We spend so much time trying to have the right answers—for our pitch decks, our content, our audiences–that we’ve come to miss the point. The real leverage comes from asking the right questions.
A good question doesn’t just spark a conversation—it shapes the room, sets the tone, and opens a door that might’ve otherwise stayed locked.
So the question is: What makes a good question… good?
Most Questions Are Designed to Prove, Not Discover
If you’ve ever sat in a brainstorm that felt more like a debate team showdown—or watched a Q&A fall flat after someone asked a performative, status-signaling “question”—you’ve felt the problem.
Too many questions are veiled lectures, rhetorical traps, or insecure bids for validation. They’re not questions, they’re weapons. Or worse, empty calories.
And in that environment? Curiosity dies. Creativity dries up. And people stop sharing their best ideas.
Great Questions Are Invitations, Not Interrogations
The best questions don’t come from knowing the answer.
They come from wanting to.
They come from a place of genuine enrollment—where the person asking is on the same journey as the person answering. Not adversarial. Not performative. But aligned.
And they carry respect. Not deference or flattery, but a humble belief that the person you’re asking might know something that could make your work—or your thinking—better.
When you lead with curiosity and respect, something surprising happens: the person you’re asking often gives you more than an answer. They give you insight, candor, and sometimes… their best thinking.
The Questions That Shape Culture
- Podcast interviews that go viral don’t do so because the guest is famous. They hit because the host asked something no one else had the curiosity or courage to ask. Not “Tell me about your latest book,” but “When was the last time you doubted your own advice?”

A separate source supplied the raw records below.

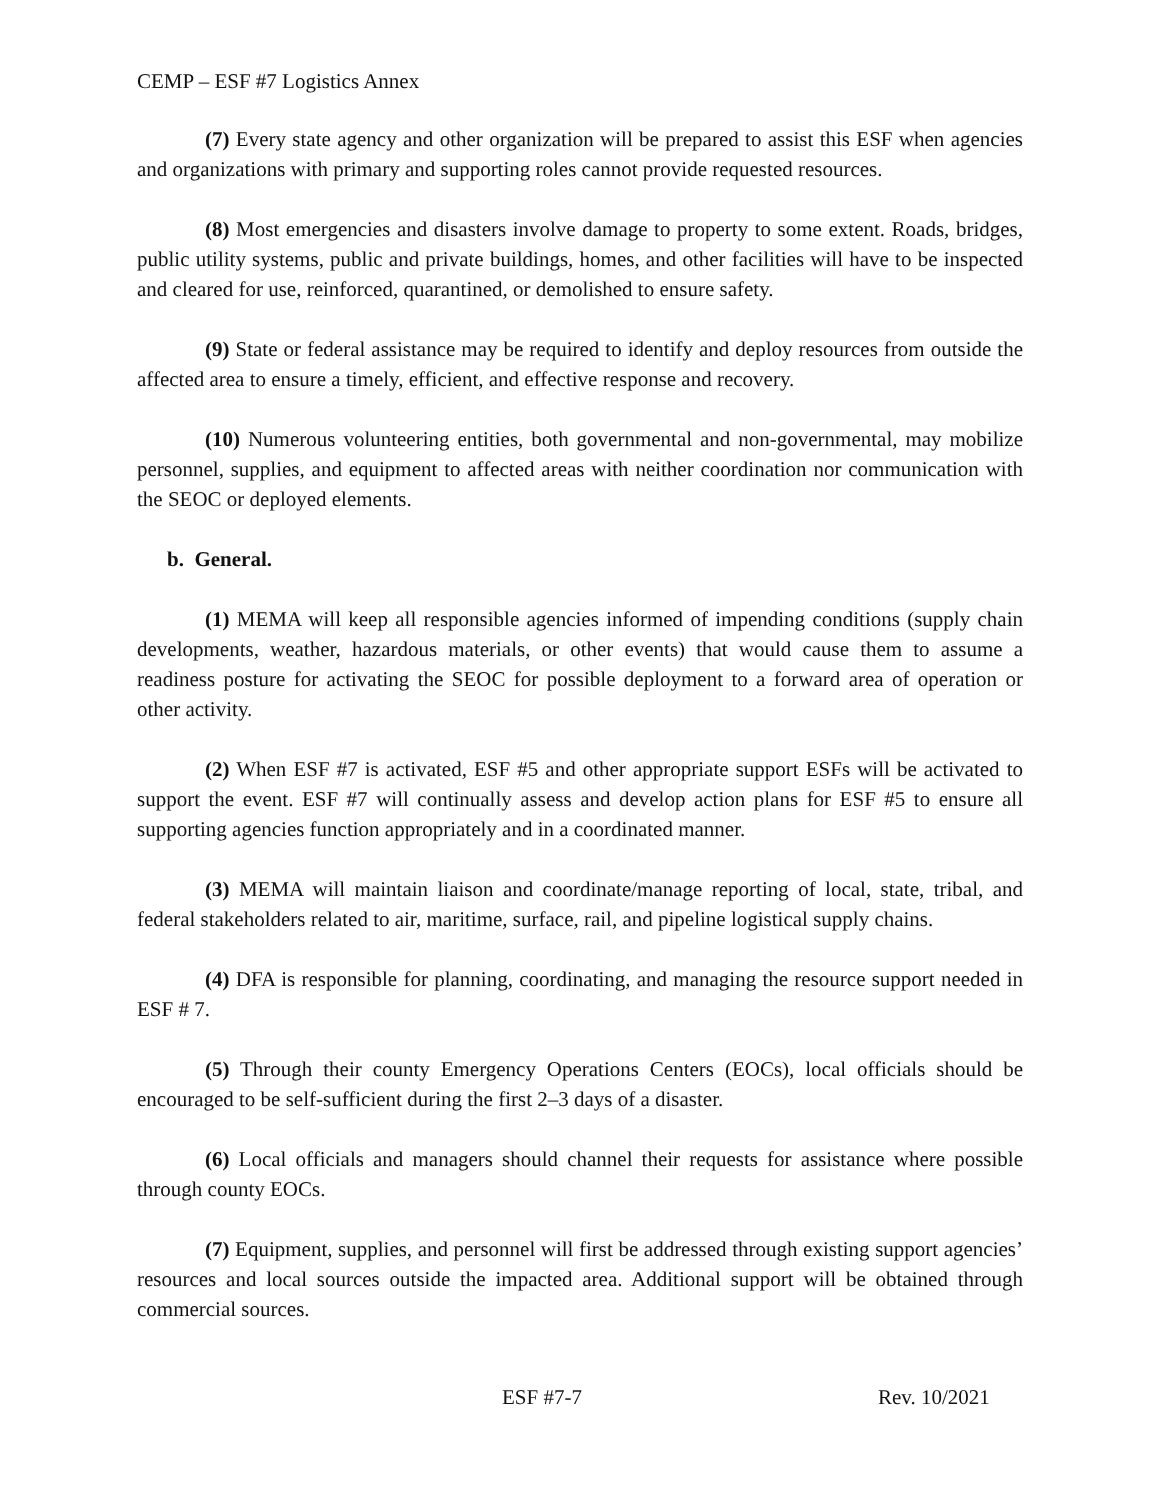CEMP – ESF #7 Logistics Annex
(7) Every state agency and other organization will be prepared to assist this ESF when agencies and organizations with primary and supporting roles cannot provide requested resources.
(8) Most emergencies and disasters involve damage to property to some extent. Roads, bridges, public utility systems, public and private buildings, homes, and other facilities will have to be inspected and cleared for use, reinforced, quarantined, or demolished to ensure safety.
(9) State or federal assistance may be required to identify and deploy resources from outside the affected area to ensure a timely, efficient, and effective response and recovery.
(10) Numerous volunteering entities, both governmental and non-governmental, may mobilize personnel, supplies, and equipment to affected areas with neither coordination nor communication with the SEOC or deployed elements.
b. General.
(1) MEMA will keep all responsible agencies informed of impending conditions (supply chain developments, weather, hazardous materials, or other events) that would cause them to assume a readiness posture for activating the SEOC for possible deployment to a forward area of operation or other activity.
(2) When ESF #7 is activated, ESF #5 and other appropriate support ESFs will be activated to support the event. ESF #7 will continually assess and develop action plans for ESF #5 to ensure all supporting agencies function appropriately and in a coordinated manner.
(3) MEMA will maintain liaison and coordinate/manage reporting of local, state, tribal, and federal stakeholders related to air, maritime, surface, rail, and pipeline logistical supply chains.
(4) DFA is responsible for planning, coordinating, and managing the resource support needed in ESF # 7.
(5) Through their county Emergency Operations Centers (EOCs), local officials should be encouraged to be self-sufficient during the first 2–3 days of a disaster.
(6) Local officials and managers should channel their requests for assistance where possible through county EOCs.
(7) Equipment, supplies, and personnel will first be addressed through existing support agencies’ resources and local sources outside the impacted area. Additional support will be obtained through commercial sources.
ESF #7-7 Rev. 10/2021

- Great user research doesn’t ask “Would you use this?” It asks, “What did you do the last time you had this problem?”
- Legendary ad campaigns don’t start with “How do we sell more product?” They start with “What’s the emotional itch this product scratches that no one’s talking about?”

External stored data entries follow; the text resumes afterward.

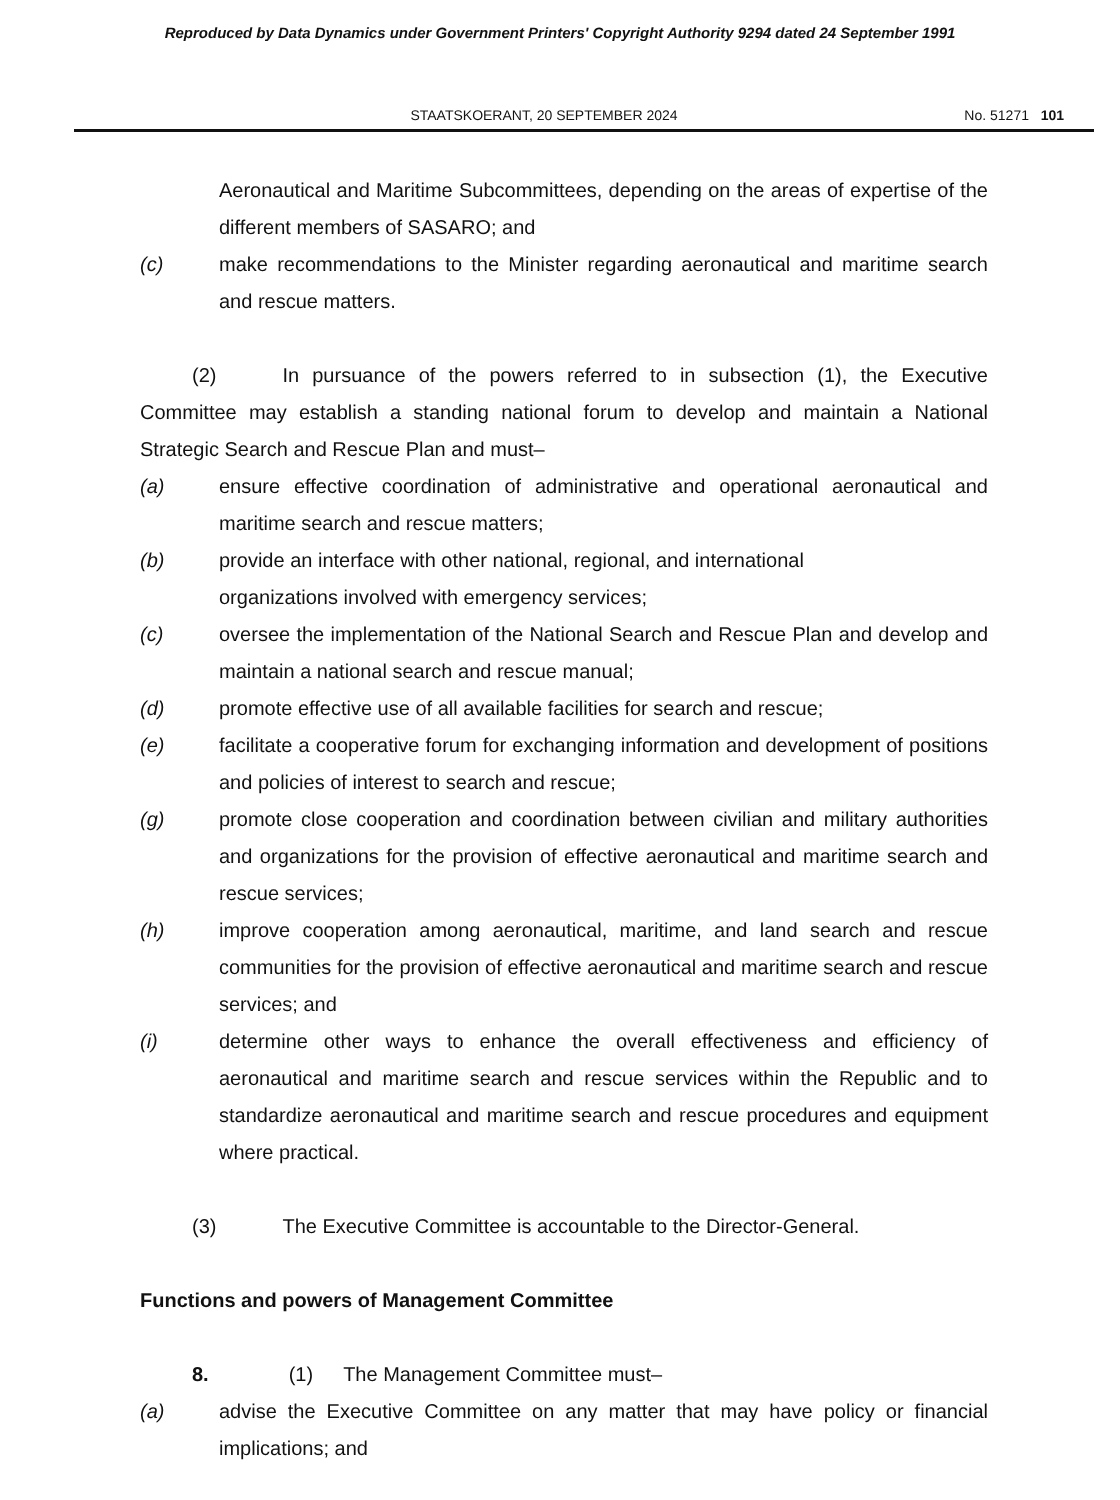Reproduced by Data Dynamics under Government Printers' Copyright Authority 9294 dated 24 September 1991
STAATSKOERANT, 20 SEPTEMBER 2024 No. 51271 101
Aeronautical and Maritime Subcommittees, depending on the areas of expertise of the different members of SASARO; and
(c) make recommendations to the Minister regarding aeronautical and maritime search and rescue matters.
(2) In pursuance of the powers referred to in subsection (1), the Executive Committee may establish a standing national forum to develop and maintain a National Strategic Search and Rescue Plan and must–
(a) ensure effective coordination of administrative and operational aeronautical and maritime search and rescue matters;
(b) provide an interface with other national, regional, and international
organizations involved with emergency services;
(c) oversee the implementation of the National Search and Rescue Plan and develop and maintain a national search and rescue manual;
(d) promote effective use of all available facilities for search and rescue;
(e) facilitate a cooperative forum for exchanging information and development of positions and policies of interest to search and rescue;
(g) promote close cooperation and coordination between civilian and military authorities and organizations for the provision of effective aeronautical and maritime search and rescue services;
(h) improve cooperation among aeronautical, maritime, and land search and rescue communities for the provision of effective aeronautical and maritime search and rescue services; and
(i) determine other ways to enhance the overall effectiveness and efficiency of aeronautical and maritime search and rescue services within the Republic and to standardize aeronautical and maritime search and rescue procedures and equipment where practical.
(3) The Executive Committee is accountable to the Director-General.
Functions and powers of Management Committee
8. (1) The Management Committee must–
(a) advise the Executive Committee on any matter that may have policy or financial implications; and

- Smart founders don’t ask investors, “Will you fund us?” They ask, “What red flags would keep you from funding someone like us?”
Each of these is a door opener. A trust builder. A permission slip for vulnerability, creativity, or truth.

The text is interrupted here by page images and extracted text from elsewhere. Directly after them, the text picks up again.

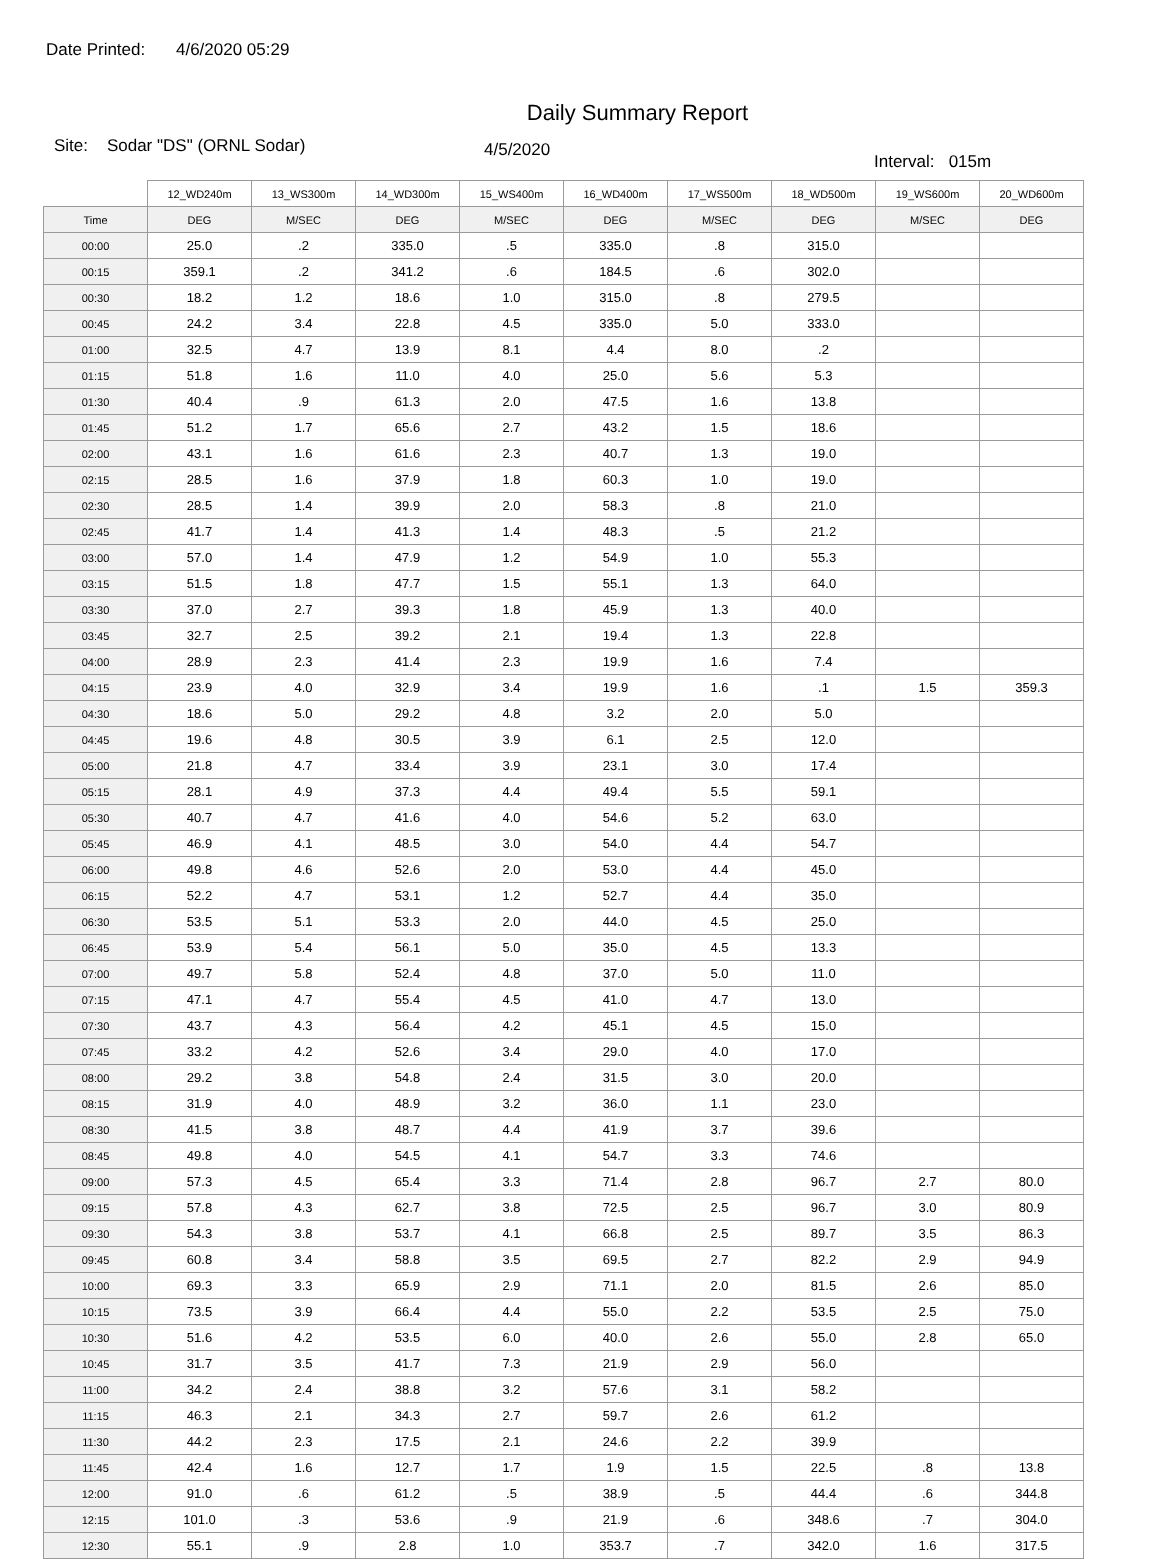Date Printed: 4/6/2020 05:29
Daily Summary Report
Site: Sodar "DS" (ORNL Sodar)
4/5/2020
Interval: 015m
| | 12_WD240m | 13_WS300m | 14_WD300m | 15_WS400m | 16_WD400m | 17_WS500m | 18_WD500m | 19_WS600m | 20_WD600m |
| --- | --- | --- | --- | --- | --- | --- | --- | --- | --- |
| Time | DEG | M/SEC | DEG | M/SEC | DEG | M/SEC | DEG | M/SEC | DEG |
| 00:00 | 25.0 | .2 | 335.0 | .5 | 335.0 | .8 | 315.0 | | |
| 00:15 | 359.1 | .2 | 341.2 | .6 | 184.5 | .6 | 302.0 | | |
| 00:30 | 18.2 | 1.2 | 18.6 | 1.0 | 315.0 | .8 | 279.5 | | |
| 00:45 | 24.2 | 3.4 | 22.8 | 4.5 | 335.0 | 5.0 | 333.0 | | |
| 01:00 | 32.5 | 4.7 | 13.9 | 8.1 | 4.4 | 8.0 | .2 | | |
| 01:15 | 51.8 | 1.6 | 11.0 | 4.0 | 25.0 | 5.6 | 5.3 | | |
| 01:30 | 40.4 | .9 | 61.3 | 2.0 | 47.5 | 1.6 | 13.8 | | |
| 01:45 | 51.2 | 1.7 | 65.6 | 2.7 | 43.2 | 1.5 | 18.6 | | |
| 02:00 | 43.1 | 1.6 | 61.6 | 2.3 | 40.7 | 1.3 | 19.0 | | |
| 02:15 | 28.5 | 1.6 | 37.9 | 1.8 | 60.3 | 1.0 | 19.0 | | |
| 02:30 | 28.5 | 1.4 | 39.9 | 2.0 | 58.3 | .8 | 21.0 | | |
| 02:45 | 41.7 | 1.4 | 41.3 | 1.4 | 48.3 | .5 | 21.2 | | |
| 03:00 | 57.0 | 1.4 | 47.9 | 1.2 | 54.9 | 1.0 | 55.3 | | |
| 03:15 | 51.5 | 1.8 | 47.7 | 1.5 | 55.1 | 1.3 | 64.0 | | |
| 03:30 | 37.0 | 2.7 | 39.3 | 1.8 | 45.9 | 1.3 | 40.0 | | |
| 03:45 | 32.7 | 2.5 | 39.2 | 2.1 | 19.4 | 1.3 | 22.8 | | |
| 04:00 | 28.9 | 2.3 | 41.4 | 2.3 | 19.9 | 1.6 | 7.4 | | |
| 04:15 | 23.9 | 4.0 | 32.9 | 3.4 | 19.9 | 1.6 | .1 | 1.5 | 359.3 |
| 04:30 | 18.6 | 5.0 | 29.2 | 4.8 | 3.2 | 2.0 | 5.0 | | |
| 04:45 | 19.6 | 4.8 | 30.5 | 3.9 | 6.1 | 2.5 | 12.0 | | |
| 05:00 | 21.8 | 4.7 | 33.4 | 3.9 | 23.1 | 3.0 | 17.4 | | |
| 05:15 | 28.1 | 4.9 | 37.3 | 4.4 | 49.4 | 5.5 | 59.1 | | |
| 05:30 | 40.7 | 4.7 | 41.6 | 4.0 | 54.6 | 5.2 | 63.0 | | |
| 05:45 | 46.9 | 4.1 | 48.5 | 3.0 | 54.0 | 4.4 | 54.7 | | |
| 06:00 | 49.8 | 4.6 | 52.6 | 2.0 | 53.0 | 4.4 | 45.0 | | |
| 06:15 | 52.2 | 4.7 | 53.1 | 1.2 | 52.7 | 4.4 | 35.0 | | |
| 06:30 | 53.5 | 5.1 | 53.3 | 2.0 | 44.0 | 4.5 | 25.0 | | |
| 06:45 | 53.9 | 5.4 | 56.1 | 5.0 | 35.0 | 4.5 | 13.3 | | |
| 07:00 | 49.7 | 5.8 | 52.4 | 4.8 | 37.0 | 5.0 | 11.0 | | |
| 07:15 | 47.1 | 4.7 | 55.4 | 4.5 | 41.0 | 4.7 | 13.0 | | |
| 07:30 | 43.7 | 4.3 | 56.4 | 4.2 | 45.1 | 4.5 | 15.0 | | |
| 07:45 | 33.2 | 4.2 | 52.6 | 3.4 | 29.0 | 4.0 | 17.0 | | |
| 08:00 | 29.2 | 3.8 | 54.8 | 2.4 | 31.5 | 3.0 | 20.0 | | |
| 08:15 | 31.9 | 4.0 | 48.9 | 3.2 | 36.0 | 1.1 | 23.0 | | |
| 08:30 | 41.5 | 3.8 | 48.7 | 4.4 | 41.9 | 3.7 | 39.6 | | |
| 08:45 | 49.8 | 4.0 | 54.5 | 4.1 | 54.7 | 3.3 | 74.6 | | |
| 09:00 | 57.3 | 4.5 | 65.4 | 3.3 | 71.4 | 2.8 | 96.7 | 2.7 | 80.0 |
| 09:15 | 57.8 | 4.3 | 62.7 | 3.8 | 72.5 | 2.5 | 96.7 | 3.0 | 80.9 |
| 09:30 | 54.3 | 3.8 | 53.7 | 4.1 | 66.8 | 2.5 | 89.7 | 3.5 | 86.3 |
| 09:45 | 60.8 | 3.4 | 58.8 | 3.5 | 69.5 | 2.7 | 82.2 | 2.9 | 94.9 |
| 10:00 | 69.3 | 3.3 | 65.9 | 2.9 | 71.1 | 2.0 | 81.5 | 2.6 | 85.0 |
| 10:15 | 73.5 | 3.9 | 66.4 | 4.4 | 55.0 | 2.2 | 53.5 | 2.5 | 75.0 |
| 10:30 | 51.6 | 4.2 | 53.5 | 6.0 | 40.0 | 2.6 | 55.0 | 2.8 | 65.0 |
| 10:45 | 31.7 | 3.5 | 41.7 | 7.3 | 21.9 | 2.9 | 56.0 | | |
| 11:00 | 34.2 | 2.4 | 38.8 | 3.2 | 57.6 | 3.1 | 58.2 | | |
| 11:15 | 46.3 | 2.1 | 34.3 | 2.7 | 59.7 | 2.6 | 61.2 | | |
| 11:30 | 44.2 | 2.3 | 17.5 | 2.1 | 24.6 | 2.2 | 39.9 | | |
| 11:45 | 42.4 | 1.6 | 12.7 | 1.7 | 1.9 | 1.5 | 22.5 | .8 | 13.8 |
| 12:00 | 91.0 | .6 | 61.2 | .5 | 38.9 | .5 | 44.4 | .6 | 344.8 |
| 12:15 | 101.0 | .3 | 53.6 | .9 | 21.9 | .6 | 348.6 | .7 | 304.0 |
| 12:30 | 55.1 | .9 | 2.8 | 1.0 | 353.7 | .7 | 342.0 | 1.6 | 317.5 |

Ask to Discover, Not to Display
Here’s the real work:
Don’t just try to look smart. Try to get smarter.
Don’t just ask questions that validate what you already believe. Ask the ones that might make you rethink it.
So here’s a challenge:
- Before your next pitch, interview, meeting, or collab—write down three questions that don’t have an obvious answer.
- Ask them from a position of enrollment and respect.
- See what opens up.
Because good questions don’t just get you better answers. They get you better conversations, better collaborators, and a better shot at building the thing you actually came here to build.